#### WHAT YOU WILL DO
Duplicate the lines of the data from the line containing "course French-Asian–inspired" through the line containing "ingredients and classic holiday", inclusive.

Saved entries

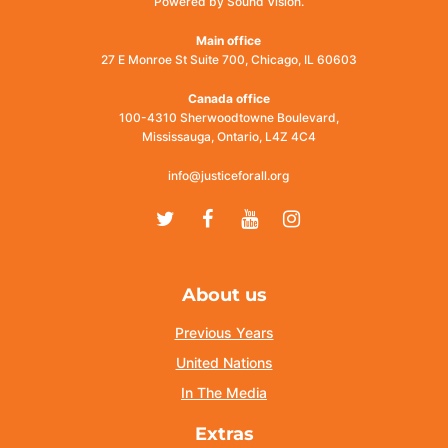
Powered by Sound Vision.
Main office
27 E Monroe St Suite 700, Chicago, IL 60603
Canada office
100-4310 Sherwoodtowne Boulevard,
Mississauga, Ontario, L4Z 4C4
info@justiceforall.org
Twitter
Facebook
Youtube
Instagram
About us
Previous Years
United Nations
In The Media
Extras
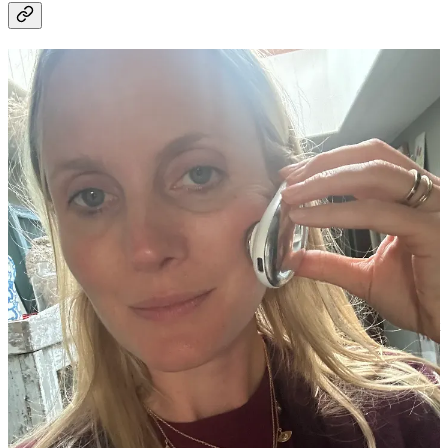
I feel all I’ve been doing for my skin since the end of the summer is
damage repair. Despite slathering myself in factor 50 all day every
day, my pigment and sun damage is dire so I’ve turned to tech to try
and fix it! I was very kindly sent the
Ziip Halo
a couple of months
ago and I’m hooked. It looks like a small vibrating, shiny pebble that
you rub, in upwards movements, all over your face for four minutes
at a time. The science is that it uses a mix of nano and microcurrents
to help sculpt, lift and glow - there is an app that talks you through
different routines based on what you need - lifting/ smoothing/ de-
wrinkling etc - I genuinely do feel glowier and less liney each time I
use it and am starting to panic when I get into bed and realise I’ve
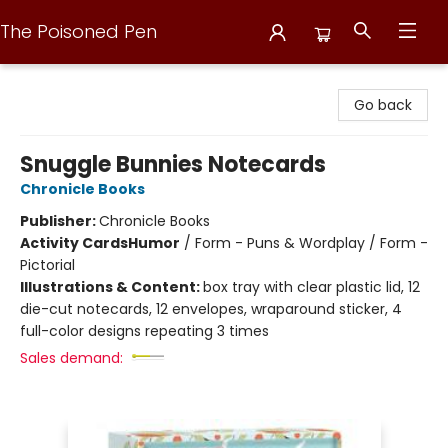
The Poisoned Pen
The Poisoned Pen
Go back
Snuggle Bunnies Notecards
Chronicle Books
Publisher:
Chronicle Books
Activity Cards
Humor
/
Form - Puns & Wordplay / Form -
Pictorial
Illustrations & Content:
box tray with clear plastic lid, 12
die-cut notecards, 12 envelopes, wraparound sticker, 4
full-color designs repeating 3 times
Sales demand:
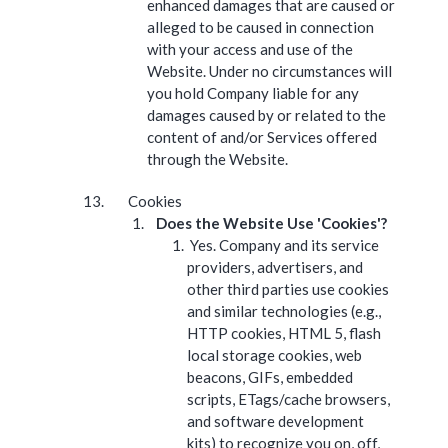
enhanced damages that are caused or
alleged to be caused in connection
with your access and use of the
Website. Under no circumstances will
you hold Company liable for any
damages caused by or related to the
content of and/or Services offered
through the Website.
Cookies
Does the Website Use 'Cookies'?
Yes. Company and its service
providers, advertisers, and
other third parties use cookies
and similar technologies (e.g.,
HTTP cookies, HTML 5, flash
local storage cookies, web
beacons, GIFs, embedded
scripts, ETags/cache browsers,
and software development
kits) to recognize you on, off,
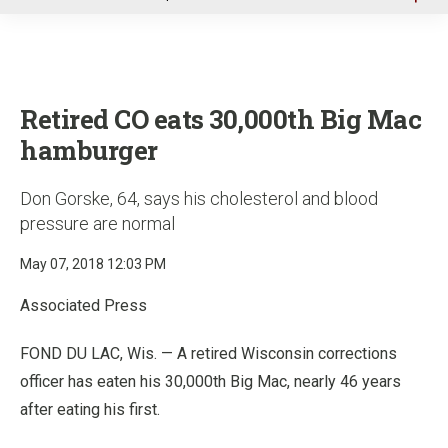
u
Retired CO eats 30,000th Big Mac
hamburger
Don Gorske, 64, says his cholesterol and blood
pressure are normal
May 07, 2018 12:03 PM
Associated Press
FOND DU LAC, Wis. — A retired Wisconsin corrections
officer has eaten his 30,000th Big Mac, nearly 46 years
after eating his first.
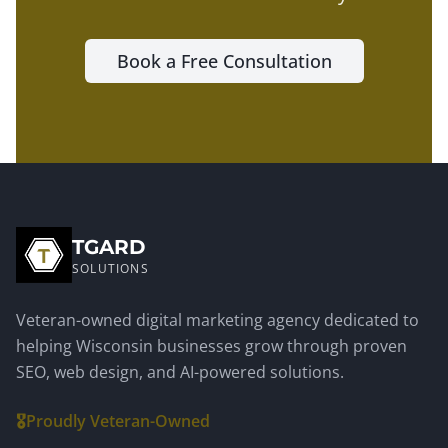
Book a Free Consultation
TGARD
SOLUTIONS
Veteran-owned digital marketing agency dedicated to
helping Wisconsin businesses grow through proven
SEO, web design, and AI-powered solutions.
🎖️
Proudly Veteran-Owned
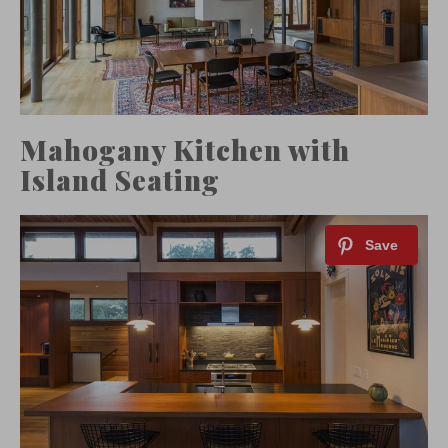
Mahogany Kitchen with
Island Seating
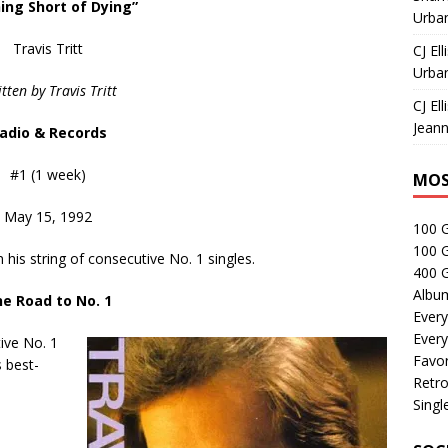
ing Short of Dying”
Urban
Travis Tritt
CJ Ell
Urban
tten by Travis Tritt
CJ Ell
Jeann
adio & Records
#1 (1 week)
MOS
May 15, 1992
100 
100 
in his string of consecutive No. 1 singles.
400 G
Albu
e Road to No. 1
Every
Every
tive No. 1
Favor
s best-
Retro
Singl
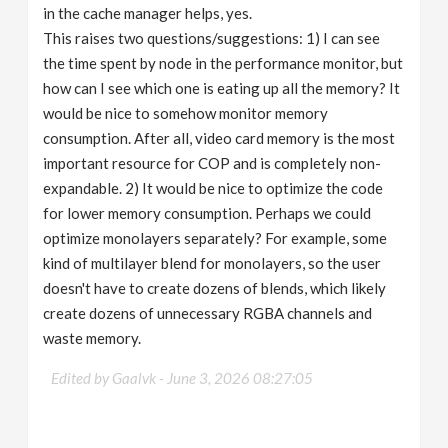
in the cache manager helps, yes.
This raises two questions/suggestions: 1) I can see
the time spent by node in the performance monitor, but
how can I see which one is eating up all the memory? It
would be nice to somehow monitor memory
consumption. After all, video card memory is the most
important resource for COP and is completely non-
expandable. 2) It would be nice to optimize the code
for lower memory consumption. Perhaps we could
optimize monolayers separately? For example, some
kind of multilayer blend for monolayers, so the user
doesn't have to create dozens of blends, which likely
create dozens of unnecessary RGBA channels and
waste memory.
Edited by Gaalvk -
June 3, 2026 08:27:05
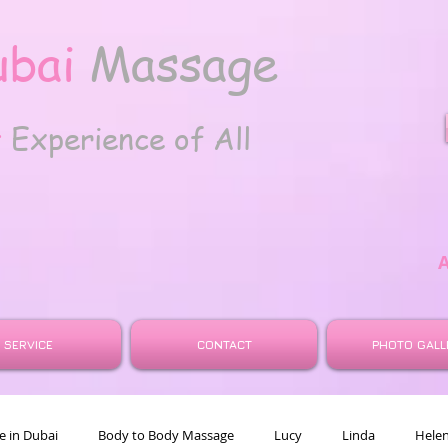
ubai
Massage
t
Experience of All
SERVICE
CONTACT
PHOTO GALL
 in Dubai
Body to Body Massage
Lucy
Linda
Hele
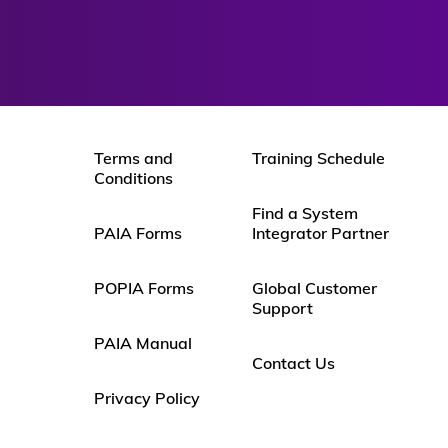
Terms and
Training Schedule
Conditions
Find a System
PAIA Forms
Integrator Partner
POPIA Forms
Global Customer
Support
PAIA Manual
Contact Us
Privacy Policy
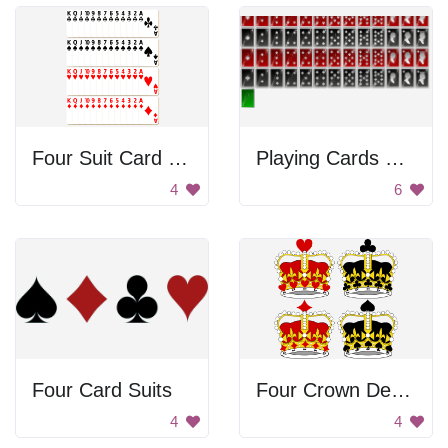
Four Suit Card Deck
Playing Cards With Unusual Design
4
6
Four Card Suits
Four Crown Designs
4
4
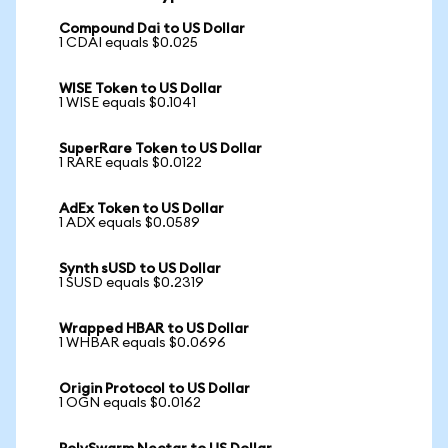
Compound Dai to US Dollar
1 CDAI equals $0.025
WISE Token to US Dollar
1 WISE equals $0.1041
SuperRare Token to US Dollar
1 RARE equals $0.0122
AdEx Token to US Dollar
1 ADX equals $0.0589
Synth sUSD to US Dollar
1 SUSD equals $0.2319
Wrapped HBAR to US Dollar
1 WHBAR equals $0.0696
Origin Protocol to US Dollar
1 OGN equals $0.0162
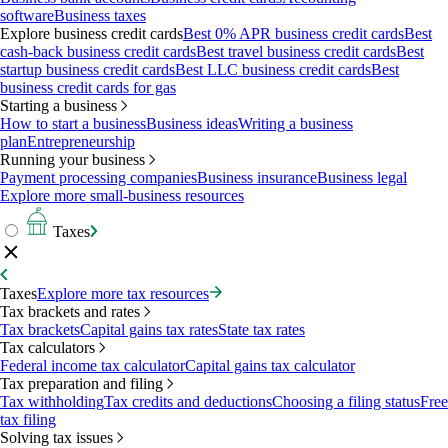
software
Business taxes
Explore business credit cards
Best 0% APR business credit cards
Best
cash-back business credit cards
Best travel business credit cards
Best
startup business credit cards
Best LLC business credit cards
Best
business credit cards for gas
Starting a business
How to start a business
Business ideas
Writing a business
plan
Entrepreneurship
Running your business
Payment processing companies
Business insurance
Business legal
Explore more small-business resources
Taxes
Taxes
Explore more tax resources
Tax brackets and rates
Tax brackets
Capital gains tax rates
State tax rates
Tax calculators
Federal income tax calculator
Capital gains tax calculator
Tax preparation and filing
Tax withholding
Tax credits and deductions
Choosing a filing status
Free
tax filing
Solving tax issues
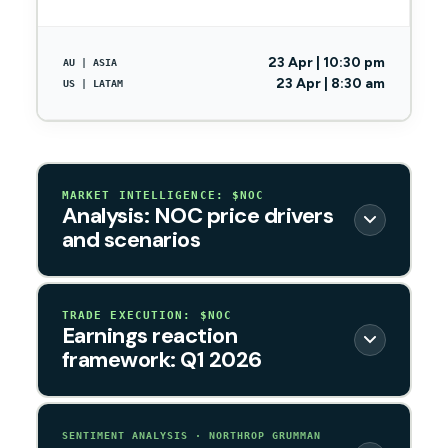
23 Apr | 10:30 pm
AU | ASIA
23 Apr | 8:30 am
US | LATAM
MARKET INTELLIGENCE: $NOC
Analysis: NOC price drivers
and scenarios
TRADE EXECUTION: $NOC
Earnings reaction
framework: Q1 2026
SENTIMENT ANALYSIS · NORTHROP GRUMMAN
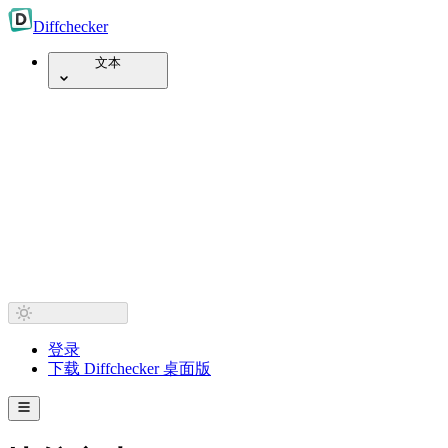
Diff
checker
文本
登录
下载 Diffchecker 桌面版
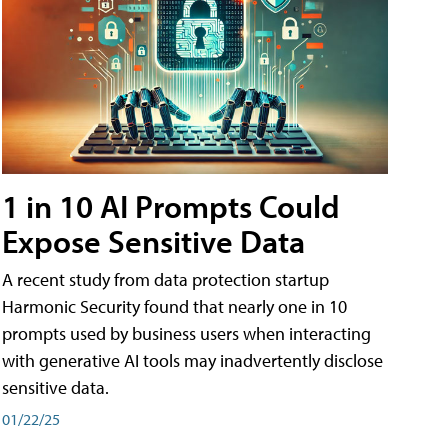
1 in 10 AI Prompts Could
Expose Sensitive Data
A recent study from data protection startup
Harmonic Security found that nearly one in 10
prompts used by business users when interacting
with generative AI tools may inadvertently disclose
sensitive data.
01/22/25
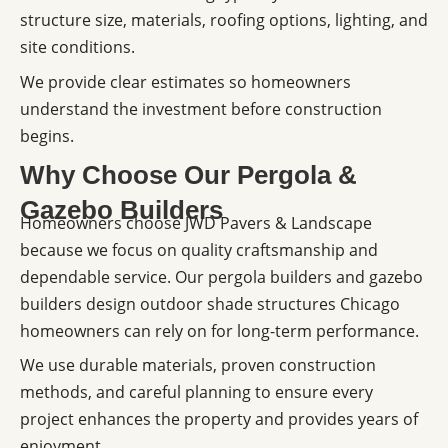
structure size, materials, roofing options, lighting, and
site conditions.
We provide clear estimates so homeowners
understand the investment before construction
begins.
Why Choose Our Pergola &
Gazebo Builders
Homeowners choose JWD Pavers & Landscape
because we focus on quality craftsmanship and
dependable service. Our pergola builders and gazebo
builders design outdoor shade structures Chicago
homeowners can rely on for long-term performance.
We use durable materials, proven construction
methods, and careful planning to ensure every
project enhances the property and provides years of
enjoyment.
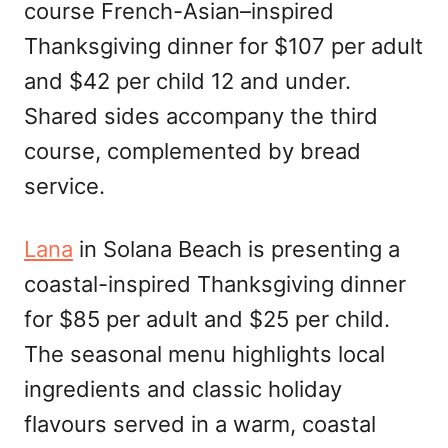
course French-Asian–inspired
Thanksgiving dinner for $107 per adult
and $42 per child 12 and under.
Shared sides accompany the third
course, complemented by bread
service.
Lana
in Solana Beach is presenting a
coastal-inspired Thanksgiving dinner
for $85 per adult and $25 per child.
The seasonal menu highlights local
ingredients and classic holiday
flavours served in a warm, coastal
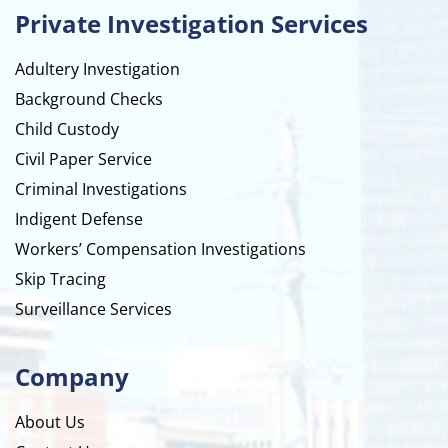
Private Investigation Services
Adultery Investigation
Background Checks
Child Custody
Civil Paper Service
Criminal Investigations
Indigent Defense
Workers’ Compensation Investigations
Skip Tracing
Surveillance Services
Company
About Us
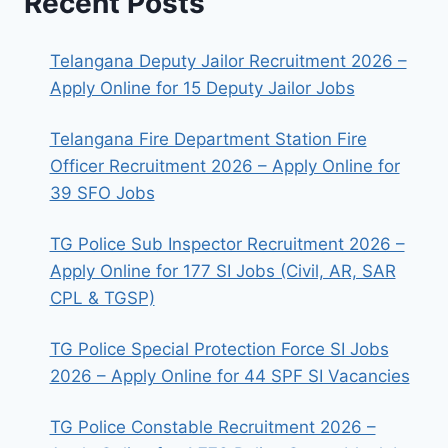
Recent Posts
Telangana Deputy Jailor Recruitment 2026 –
Apply Online for 15 Deputy Jailor Jobs
Telangana Fire Department Station Fire
Officer Recruitment 2026 – Apply Online for
39 SFO Jobs
TG Police Sub Inspector Recruitment 2026 –
Apply Online for 177 SI Jobs (Civil, AR, SAR
CPL & TGSP)
TG Police Special Protection Force SI Jobs
2026 – Apply Online for 44 SPF SI Vacancies
TG Police Constable Recruitment 2026 –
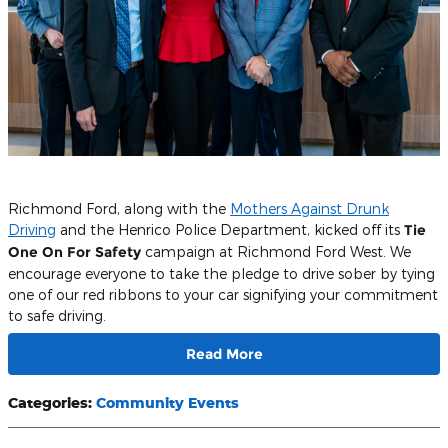
Richmond Ford, along with the
Mothers Against Drunk
Driving
and the Henrico Police Department, kicked off its
Tie
One On For Safety
campaign at Richmond Ford West. We
encourage everyone to take the pledge to drive sober by tying
one of our red ribbons to your car signifying your commitment
to safe driving.
Read More
Categories
:
Community Events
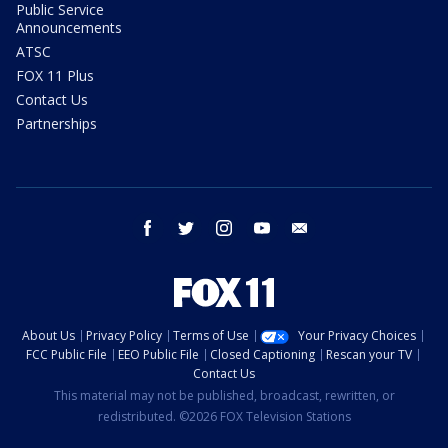
Public Service
Announcements
ATSC
FOX 11 Plus
Contact Us
Partnerships
facebook
twitter
instagram
youtube
email
About Us
Privacy Policy
Terms of Use
Your Privacy Choices
FCC Public File
EEO Public File
Closed Captioning
Rescan your TV
Contact Us
This material may not be published, broadcast, rewritten, or
redistributed. ©2026 FOX Television Stations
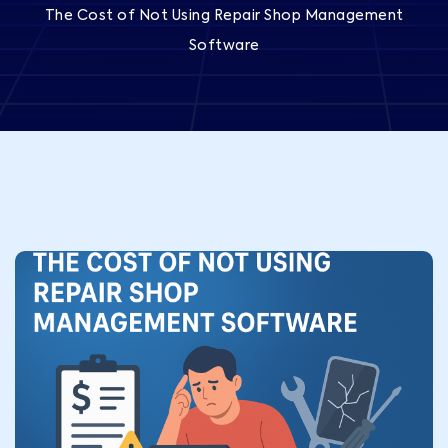
The Cost of Not Using Repair Shop Management
Software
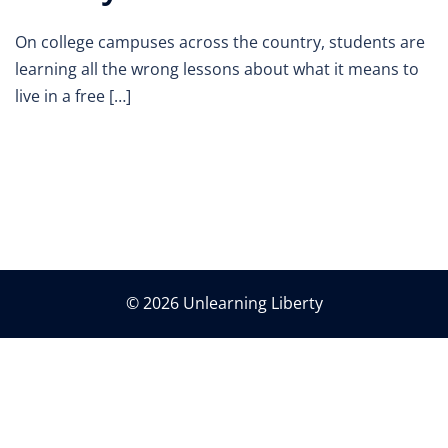
On college campuses across the country, students are
learning all the wrong lessons about what it means to
live in a free […]
© 2026 Unlearning Liberty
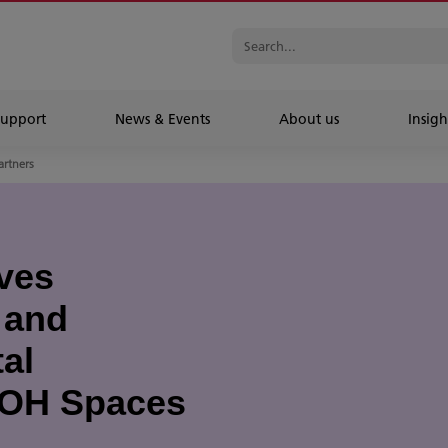
Support
News & Events
About us
Insigh
artners
ves
 and
al
ICOH Spaces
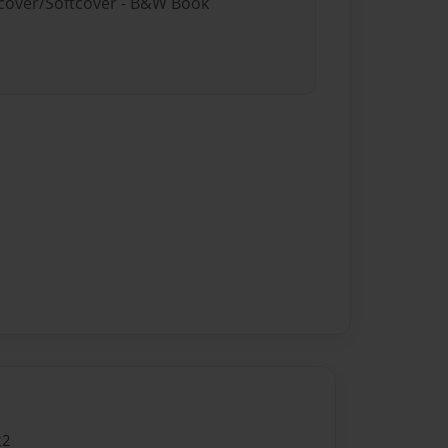
rdcover/Softcover - B&W Book
22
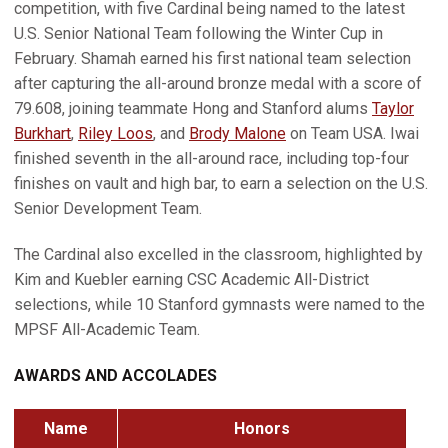
competition, with five Cardinal being named to the latest
U.S. Senior National Team following the Winter Cup in
February. Shamah earned his first national team selection
after capturing the all-around bronze medal with a score of
79.608, joining teammate Hong and Stanford alums
Taylor
Burkhart
,
Riley Loos
, and
Brody Malone
on Team USA. Iwai
finished seventh in the all-around race, including top-four
finishes on vault and high bar, to earn a selection on the U.S.
Senior Development Team.
The Cardinal also excelled in the classroom, highlighted by
Kim and Kuebler earning CSC Academic All-District
selections, while 10 Stanford gymnasts were named to the
MPSF All-Academic Team.
AWARDS AND ACCOLADES
Name
Honors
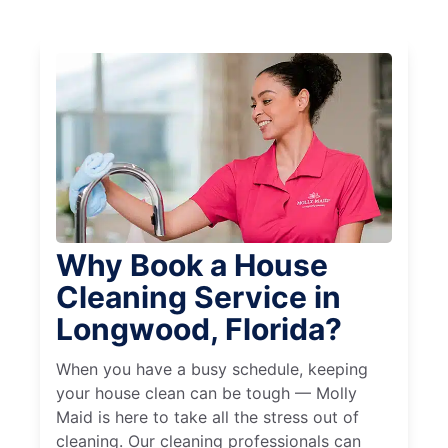
Why Book a House
Cleaning Service in
Longwood, Florida?
When you have a busy schedule, keeping
your house clean can be tough — Molly
Maid is here to take all the stress out of
cleaning. Our cleaning professionals can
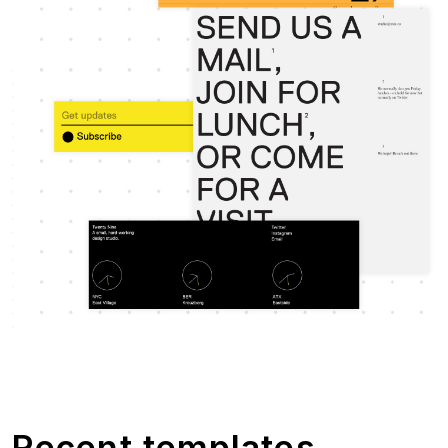
Recent templates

#### RESPONSE
course French-Asian–inspired
Thanksgiving dinner for $107 per adult
and $42 per child 12 and under.
Shared sides accompany the third
course, complemented by bread
service.
Lana
in Solana Beach is presenting a
coastal-inspired Thanksgiving dinner
for $85 per adult and $25 per child.
The seasonal menu highlights local
ingredients and classic holiday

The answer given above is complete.